Datadog on Caching

April 27, 2023

Ara Pulido

Ara Pulido

Jessica Cordonnier

Jessica Cordonnier

Mitch Ward

Mitch Ward

Category

Caching (and cache invalidation!) is often mentioned as one of the hardest problems in computer science. While caching can bring substantial performance improvements, reasoning about cached data can be extremely difficult as caching fundamentally means that you are no longer reading from your source of truth. With that in mind, many teams at Datadog needed to build distributed caches to scale their services and keep latency low.

As Datadog grew in size and complexity, teams designing and operating their own cache solutions started to become a bottleneck and added to the complexity. Based on that experience, a team was created to design, build and maintain a managed service for distributed in-memory caching, providing an easy way for over 2,000 engineers at Datadog to add fast caching to their system in a scalable, reliable, and consistent manner.

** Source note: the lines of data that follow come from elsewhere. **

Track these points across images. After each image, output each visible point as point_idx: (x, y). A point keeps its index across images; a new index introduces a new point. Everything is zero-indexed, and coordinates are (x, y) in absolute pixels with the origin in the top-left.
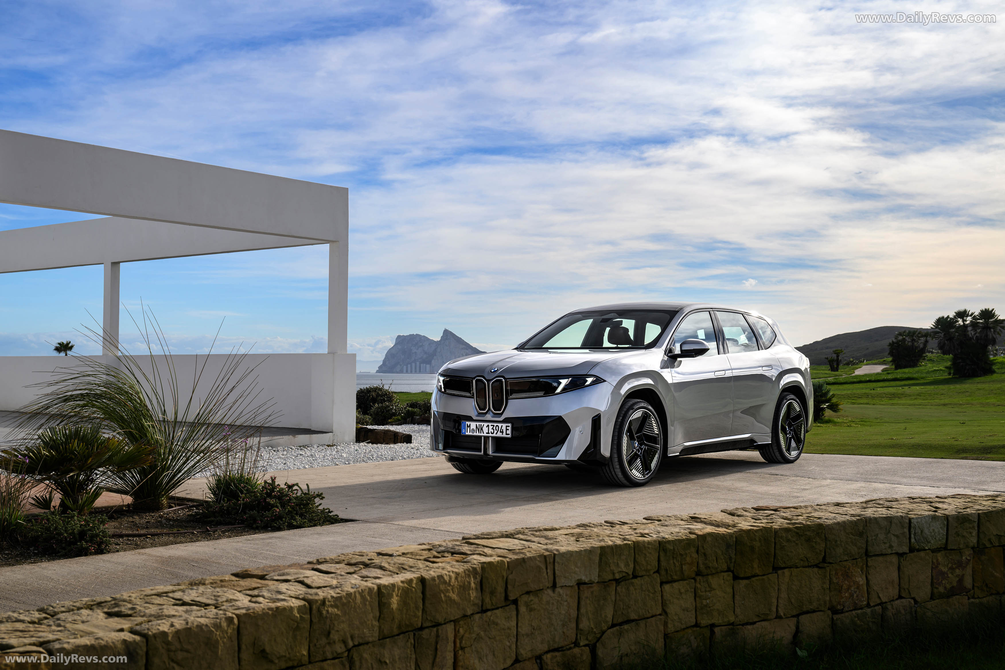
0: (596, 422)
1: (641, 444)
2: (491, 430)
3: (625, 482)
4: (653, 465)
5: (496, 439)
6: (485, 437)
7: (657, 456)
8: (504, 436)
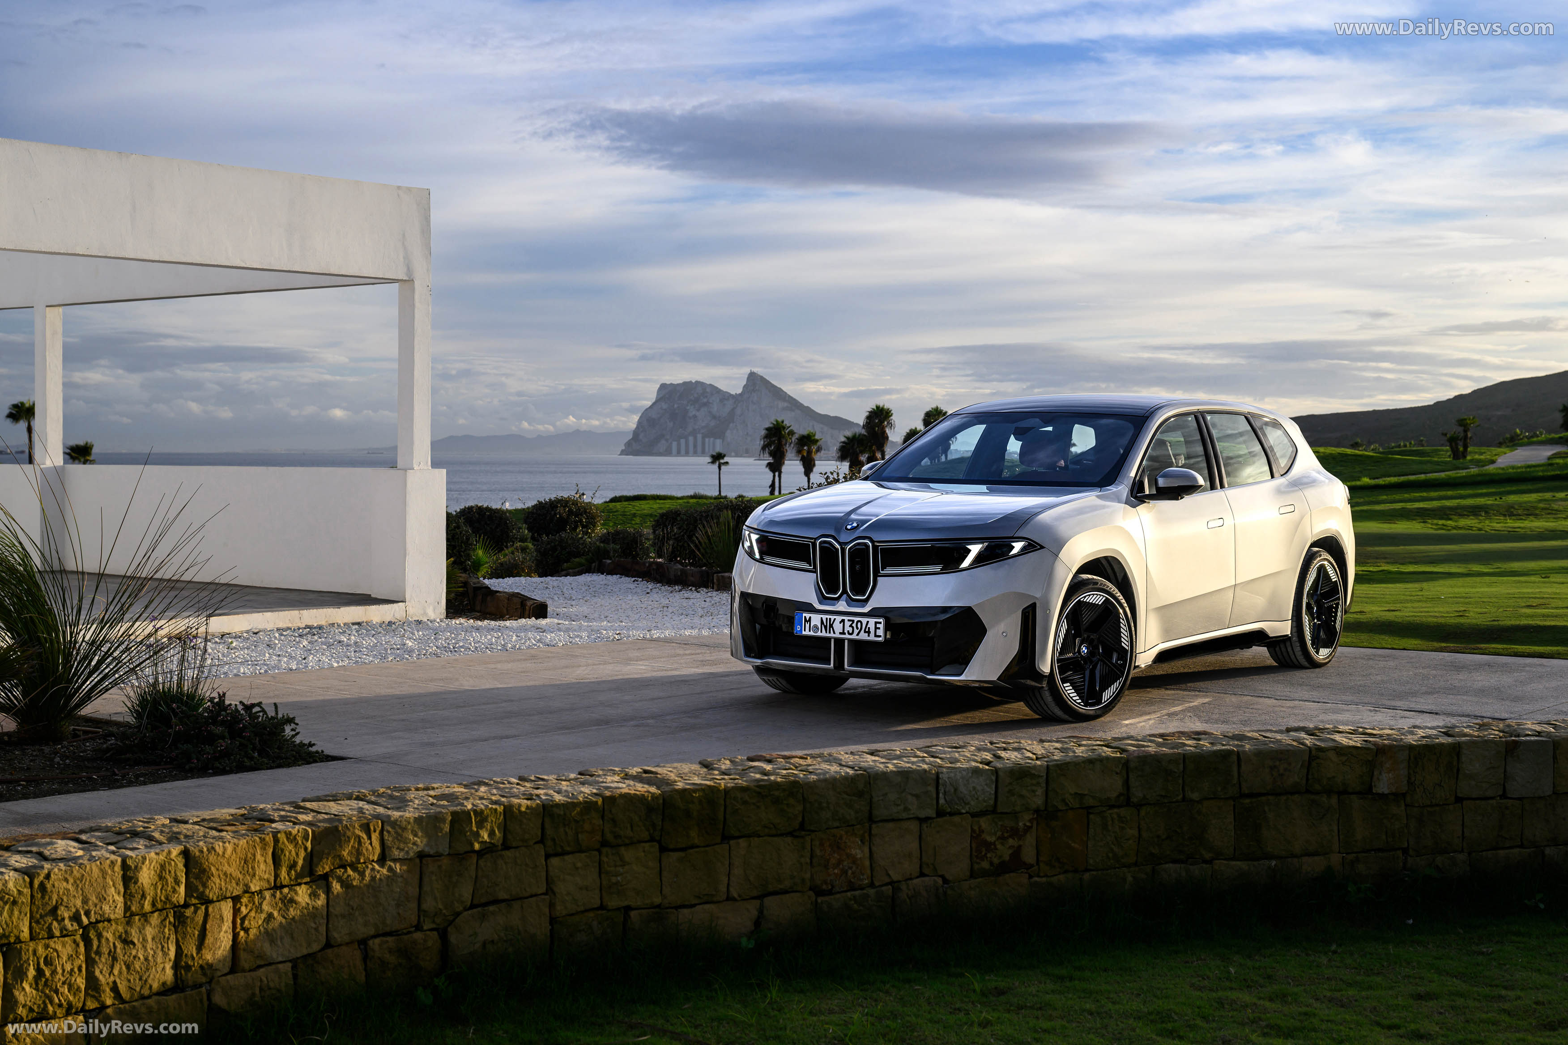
0: (1029, 617)
5: (856, 646)
6: (836, 640)
8: (872, 637)
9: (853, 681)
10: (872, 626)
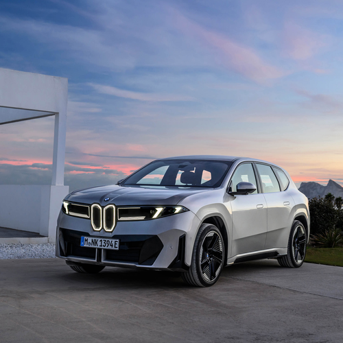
0: (183, 240)
1: (210, 257)
2: (103, 244)
3: (200, 284)
4: (217, 273)
5: (107, 251)
6: (98, 249)
7: (220, 267)
8: (113, 248)
9: (107, 267)
10: (113, 243)
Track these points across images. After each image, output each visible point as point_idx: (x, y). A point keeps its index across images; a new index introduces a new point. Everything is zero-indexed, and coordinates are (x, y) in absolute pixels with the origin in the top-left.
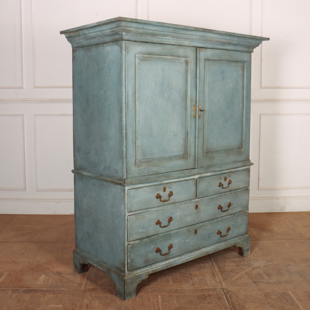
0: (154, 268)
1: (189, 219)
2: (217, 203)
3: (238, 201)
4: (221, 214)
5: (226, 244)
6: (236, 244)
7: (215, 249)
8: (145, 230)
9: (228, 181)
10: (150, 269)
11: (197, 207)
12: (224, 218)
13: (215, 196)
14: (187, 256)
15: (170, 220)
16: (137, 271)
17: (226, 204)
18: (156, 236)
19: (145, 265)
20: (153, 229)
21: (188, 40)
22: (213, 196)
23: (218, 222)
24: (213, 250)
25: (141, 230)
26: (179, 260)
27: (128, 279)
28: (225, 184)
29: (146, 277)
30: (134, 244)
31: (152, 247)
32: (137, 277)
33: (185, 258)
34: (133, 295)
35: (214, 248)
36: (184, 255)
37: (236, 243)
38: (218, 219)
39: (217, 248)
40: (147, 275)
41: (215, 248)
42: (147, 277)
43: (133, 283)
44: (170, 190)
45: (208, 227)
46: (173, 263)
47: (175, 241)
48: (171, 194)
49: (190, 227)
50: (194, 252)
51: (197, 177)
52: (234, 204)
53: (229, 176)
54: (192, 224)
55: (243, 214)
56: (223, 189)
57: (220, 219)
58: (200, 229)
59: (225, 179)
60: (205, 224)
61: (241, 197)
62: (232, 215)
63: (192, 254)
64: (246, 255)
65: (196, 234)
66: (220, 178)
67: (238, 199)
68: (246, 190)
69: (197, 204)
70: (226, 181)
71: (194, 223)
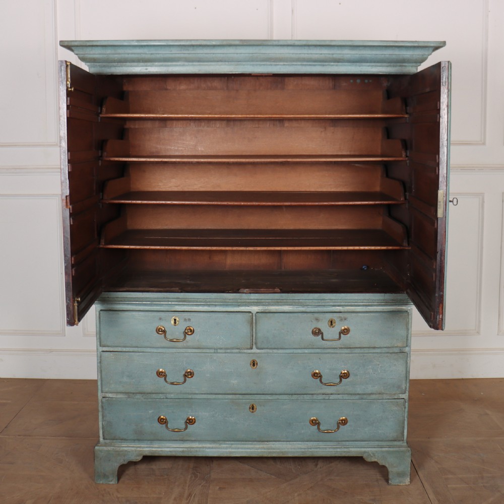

In this session, Ara Pulido, Staff Developer Advocate, will chat with Mitch Ward and Jessica Cordonnier, engineering managers on the Caching team at Datadog. They will explain how they used the learnings from prior cache implementations and distributed system principles to design the caching platform at Datadog. They will cover the various components that make up the platform, including the storage system, data structures, and scaling solutions.

By the end of the session you will understand caching systems better, their potential pitfalls and how to mitigate those, and how to run a cache infrastructure as an internal platform as a service. Unfortunately, we can't offer any help naming your internal caching platform; that's another difficult computer science problem for another time!